Tablets have become a learning fixture in many K-12 classrooms. The quick access to information and capability to provide personalized learning are just a few of the reasons why teachers, administrators and parents have been behind the push for one-to-one tablet programs in classrooms throughout the country.
The “main” reason administrators have NOT implemented the one-to-one tablet initiative is there is no room in the budget for it. The cost of the tablets themselves, along with maintenance costs, higher bandwidth and security features, and more manpower in school IT departments, and training educators how to effecitvely use it towards learning purposes are certainly obstacles.
But is money really the only point of issue when it comes to adding mobile technology to the classroom? Students will be given a convenient means for self-direction and given the ability to find information faster but will this advanced technology based learning option take a way from practices that older generations grew up to do?Practices such as how to track down a library book via the Dewey Decimal System, eventually it may lead to student’s not knowing to spell properly for there is always spell check or even perfect their handwriting skills.

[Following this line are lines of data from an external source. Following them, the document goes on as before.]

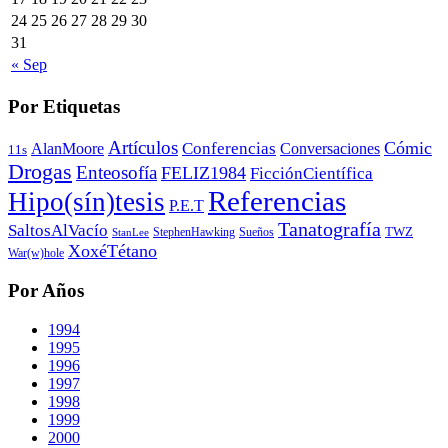
24
25
26
27
28
29
30
31
« Sep
Por Etiquetas
Artículos
Cómic
Conferencias
AlanMoore
Conversaciones
11s
Drogas
Enteosofía
FELIZ1984
FicciónCientífica
Referencias
Hipo(sín)tesis
P.E.T
Tanatografía
SaltosAlVacío
TWZ
StephenHawking
Sueños
StanLee
XoxéTétano
War(w)hole
Por Años
1994
1995
1996
1997
1998
1999
2000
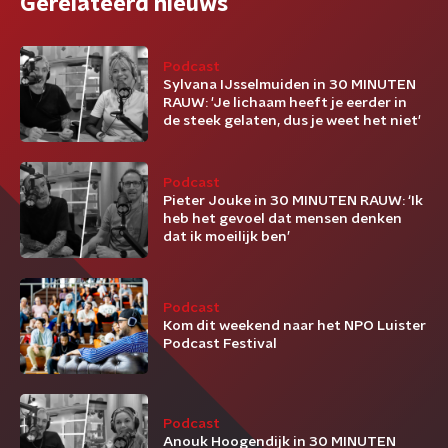
Gerelateerd nieuws
Podcast
Sylvana IJsselmuiden in 30 MINUTEN
RAUW: 'Je lichaam heeft je eerder in
de steek gelaten, dus je weet het niet'
Podcast
Pieter Jouke in 30 MINUTEN RAUW: ‘Ik
heb het gevoel dat mensen denken
dat ik moeilijk ben’
Podcast
Kom dit weekend naar het NPO Luister
Podcast Festival
Podcast
Anouk Hoogendijk in 30 MINUTEN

Another thing to think about is the sentiments tablets will play in education process. “Will mobile technology in classrooms really ever live up to the hype that surrounds it?” The current push for tablets in K-12 classrooms echoes the sentiments once reserved for in-class computers. In many cases, the learning promises associated with those computers did not come to fruition. Which inevitably left behind a wake of technology-jaded educators whom soom looked at technology as a an overpriced distraction opposed to a useful teaching tool.